My View

Proactive Support of Budding Principals
By JEFF EAKINS/School Administrator, June 2020

TEN YEARS AGO, we were a school district that lacked clarity around how to effectively and strategically support schools. Don’t get me wrong, a lot of staff from various divisions were working tirelessly to support the schools, but to our schools, this help seemed reactionary and, in many cases, not sustainable.

We had to look at ourselves in the mirror and ask, “Why have we created such a reactive system of support?”

The answer became clearer and clearer each time we were charged with filling a principal vacancy. Our candidate pool was drying up. Newly appointed principals were entering their roles lacking the support and training to develop as effective building leaders. This was not fair to them.

Our system was reactive because of a growing lack of trust with principal effectiveness in our schools. We had to rebuild that trust by rebuilding the process for preparing and supporting our principals. And we had to be more intentional.

Molding Incomers

Enter the Wallace Foundation and its support of our school district in building a high-quality principal pipeline. It was a game changer.

The Principal Pipeline Program is strategic. We encourage qualified teachers to apply for the Future Leaders Academy. From there, these candidates go through the Assistant Principal Induction Program, where we begin to mold them into the leaders we want them to be. After three years, an assistant principal can apply for and begin a course of study focused on hands-on experience relevant to the principal role. The final stage is the Principal Induction Program.

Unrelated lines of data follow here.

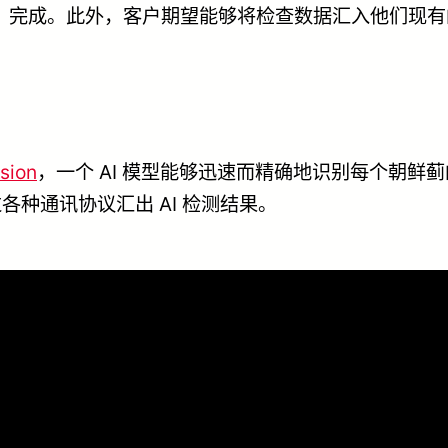
）完成。此外，客户期望能够将检查数据汇入他们现
ision
，一个 AI 模型能够迅速而精确地识别每个朝
通过各种通讯协议汇出 AI 检测结果。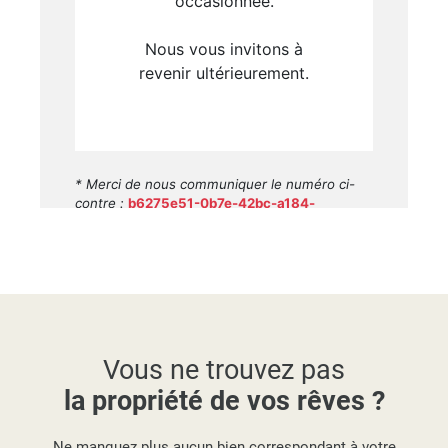
Vous ne trouvez pas
la propriété de vos rêves ?
Ne manquez plus aucun bien correspondant à votre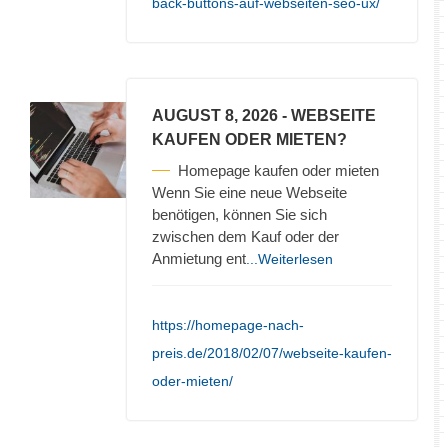
back-buttons-auf-webseiten-seo-ux/
AUGUST 8, 2026
- WEBSEITE
KAUFEN ODER MIETEN?
Homepage kaufen oder mieten
Wenn Sie eine neue Webseite
benötigen, können Sie sich
zwischen dem Kauf oder der
Anmietung ent
...Weiterlesen
https://homepage-nach-
preis.de/2018/02/07/webseite-kaufen-
oder-mieten/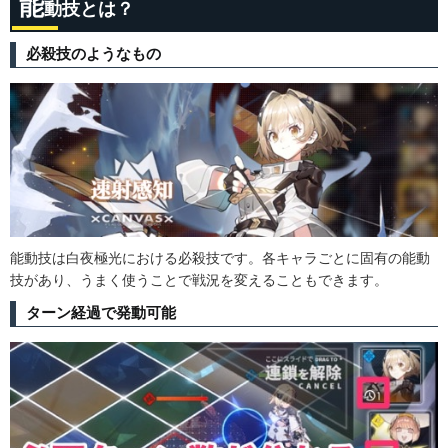
能
動技とは？
必殺技のようなもの
能動技は白夜極光における必殺技です。各キャラごとに固有の能動
技があり、うまく使うことで戦況を変えることもできます。
ターン経過で発動可能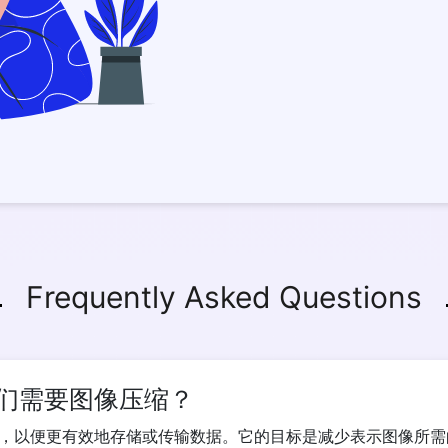
Frequently Asked Questions
们需要图像压缩？
，以便更有效地存储或传输数据。它的目标是减少表示图像所需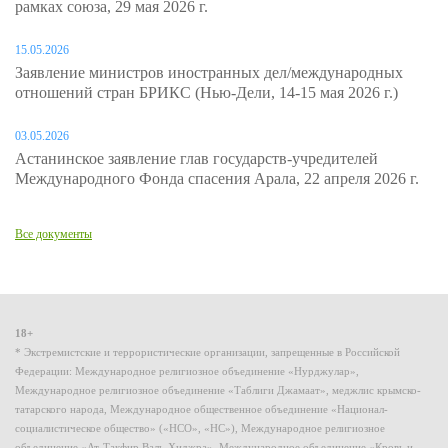
рамках союза, 29 мая 2026 г.
15.05.2026
Заявление министров иностранных дел/международных
отношений стран БРИКС (Нью-Дели, 14-15 мая 2026 г.)
03.05.2026
Астанинское заявление глав государств-учредителей
Международного Фонда спасения Арала, 22 апреля 2026 г.
Все документы
18+
* Экстремистские и террористические организации, запрещенные в Российской
Федерации: Международное религиозное объединение «Нурджулар»,
Международное религиозное объединение «Таблиги Джамаат», меджлис крымско-
татарского народа, Международное общественное объединение «Национал-
социалистическое общество» («НСО», «НС»), Международное религиозное
объединение «Ат-Такфир Валь-Хиджра», Международное объединение «Кровь и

Each of the programs is grounded in a set of leadership standards, which are the driving force behind all parts of our comprehensive pipeline. The standards drive candidate recruitment, selection, preservice training, hiring, on-the-job support and evaluation of school leaders.

Deliberate Backing

Within a few years, we had more great principals ready to lead our schools. Now we had to create a better districtwide support system for them. We needed strong people in central roles who knew how to give proper support.

We established a new system of area superintendents and principal coaches who also had an understanding of effective instructional leadership. We ensured everyone on the pipeline was working under the same instructional lens.

We also recognized the importance of preventing our great leaders from burning out. We are deliberate about this. We allow different departments to be more strategically responsive to the needs of our schools and not just create a haphazard system of support.

One area where we’ve been more responsive is our higher-needs schools — we call them our Achievement Schools. Not only do these schools receive their own highly specialized team of district leaders and supports, but the process to become a principal of one of these schools is even more intense. The candidate must complete the pipeline, have at least two years of experience as a principal and go through turnaround leadership. A system of specific support encourages and guides candidates the entire way.

Resources Remain

Another benefit of the pipeline is how fiscally responsible it is. It allows us greater clarity to make more effective financial decisions that are sustainable. The money from the Wallace Foundation grant is gone, but the pipeline and the resources in place to support it remain.

In short, the pipeline created great principals and our shifts in support enabled these leaders to succeed. We created a strong line of accountability that aligned the supports for principals and allowed the rest of the organization to support their schools in their own areas. We got out of our own way. By doing so, we put in place a system that sets our schools and our district up for success.

JEFF EAKINS retired in March as superintendent of Hillsborough County Public Schools in Tampa, Fla.